'We shall be much obliged to you,' said Mrs Lloyd; 'its loss would be a sad blow to us.'
'How came you to send those heavy boxes here, Jones?' said Owen Lloyd. 'Would it not have been better to have sent them direct to Portsmouth, where the vessel calls?'
'I had not quite made up my mind to return to America then; and I knew they would be safer here than anywhere else.'
'When do you mean to take them away? We are so badly off for room, that they terribly hamper us.'
'This evening, about nine o'clock. I have hired a smack at Hythe to take us, bag and baggage, down the river to meet the liner which calls off Portsmouth to-morrow. I wish we could persuade you to go with us.'
'Thank you, Jones,' replied Owen in a dejected tone. 'I have very little to hope for here; still my heart clings to the old country.'
I had heard enough; and hastily rising, intimated a wish to look at the timber at once. Mr Lloyd immediately rose, and Jones and his wife left the cottage to return to Hythe at the same time that we did. I marked a few pieces of timber, and promising to send for them in the morning, hastened away.
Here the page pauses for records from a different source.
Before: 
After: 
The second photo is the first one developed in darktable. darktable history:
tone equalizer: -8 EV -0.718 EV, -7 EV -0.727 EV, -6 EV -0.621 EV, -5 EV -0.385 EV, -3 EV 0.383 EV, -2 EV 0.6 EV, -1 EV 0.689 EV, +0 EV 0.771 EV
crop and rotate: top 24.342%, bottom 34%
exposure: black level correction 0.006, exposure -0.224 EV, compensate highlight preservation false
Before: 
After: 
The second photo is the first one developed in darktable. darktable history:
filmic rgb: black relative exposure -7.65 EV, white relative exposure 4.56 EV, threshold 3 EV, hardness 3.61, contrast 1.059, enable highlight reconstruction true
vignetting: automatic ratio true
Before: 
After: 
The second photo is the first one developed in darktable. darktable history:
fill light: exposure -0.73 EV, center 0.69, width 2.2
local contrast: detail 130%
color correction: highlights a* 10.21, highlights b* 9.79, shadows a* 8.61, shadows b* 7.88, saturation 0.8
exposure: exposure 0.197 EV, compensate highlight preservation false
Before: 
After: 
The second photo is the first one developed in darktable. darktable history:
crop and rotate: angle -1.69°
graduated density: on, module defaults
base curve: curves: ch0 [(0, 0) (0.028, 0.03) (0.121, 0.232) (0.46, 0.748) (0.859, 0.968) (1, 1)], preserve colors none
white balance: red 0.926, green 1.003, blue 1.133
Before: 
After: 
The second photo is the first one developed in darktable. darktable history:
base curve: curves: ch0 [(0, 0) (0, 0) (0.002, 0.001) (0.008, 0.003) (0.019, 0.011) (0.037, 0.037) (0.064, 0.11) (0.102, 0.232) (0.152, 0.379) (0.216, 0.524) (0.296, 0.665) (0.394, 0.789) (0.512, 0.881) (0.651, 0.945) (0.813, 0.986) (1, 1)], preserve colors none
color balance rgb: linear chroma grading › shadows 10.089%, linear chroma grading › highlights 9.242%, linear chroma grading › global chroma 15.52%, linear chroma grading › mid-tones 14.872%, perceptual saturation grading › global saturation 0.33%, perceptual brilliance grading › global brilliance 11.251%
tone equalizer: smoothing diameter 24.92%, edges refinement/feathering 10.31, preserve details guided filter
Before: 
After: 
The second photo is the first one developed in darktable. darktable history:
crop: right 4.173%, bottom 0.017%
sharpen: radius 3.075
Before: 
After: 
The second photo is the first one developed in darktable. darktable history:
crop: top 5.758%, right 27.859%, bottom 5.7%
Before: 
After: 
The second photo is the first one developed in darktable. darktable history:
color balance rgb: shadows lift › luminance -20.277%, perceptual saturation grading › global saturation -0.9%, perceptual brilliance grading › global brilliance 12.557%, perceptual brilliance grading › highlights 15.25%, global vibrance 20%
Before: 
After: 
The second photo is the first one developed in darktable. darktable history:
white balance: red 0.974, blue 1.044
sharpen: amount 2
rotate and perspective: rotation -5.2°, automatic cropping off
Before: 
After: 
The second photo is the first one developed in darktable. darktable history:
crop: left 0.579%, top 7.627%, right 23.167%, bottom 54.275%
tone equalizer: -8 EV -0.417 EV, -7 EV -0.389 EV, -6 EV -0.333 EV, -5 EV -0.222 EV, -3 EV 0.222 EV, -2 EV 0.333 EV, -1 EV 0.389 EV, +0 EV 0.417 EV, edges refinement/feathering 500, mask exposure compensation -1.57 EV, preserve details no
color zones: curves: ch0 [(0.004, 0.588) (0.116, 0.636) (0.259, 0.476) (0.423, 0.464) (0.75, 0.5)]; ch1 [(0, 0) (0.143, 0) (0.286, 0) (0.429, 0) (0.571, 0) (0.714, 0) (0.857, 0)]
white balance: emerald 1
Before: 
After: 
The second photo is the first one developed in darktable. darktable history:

A mountain seemed removed from off my breast: I felt as if I had achieved a great personal deliverance. Truly a wonderful interposition of Providence, I thought, that has so signally averted the fatal consequences likely to have resulted from the thoughtless imprudence of Owen Lloyd, in allowing his house to be made, however innocently, a receptacle for stolen goods, at the solicitations, too, of a man whose character he knew to be none of the purest. He had had a narrow escape, and might with perfect truth exclaim—
'There's a Divinity that shapes our ends,
Rough-hew them how we will.'
The warrants of which I was the bearer the London police authorities had taken care to get indorsed by a magistrate of the county of Hampshire, who happened to be in London, so that I found no difficulty in arranging effectually for the capture and safe custody of Jones and his assistants when he came to fetch his booty.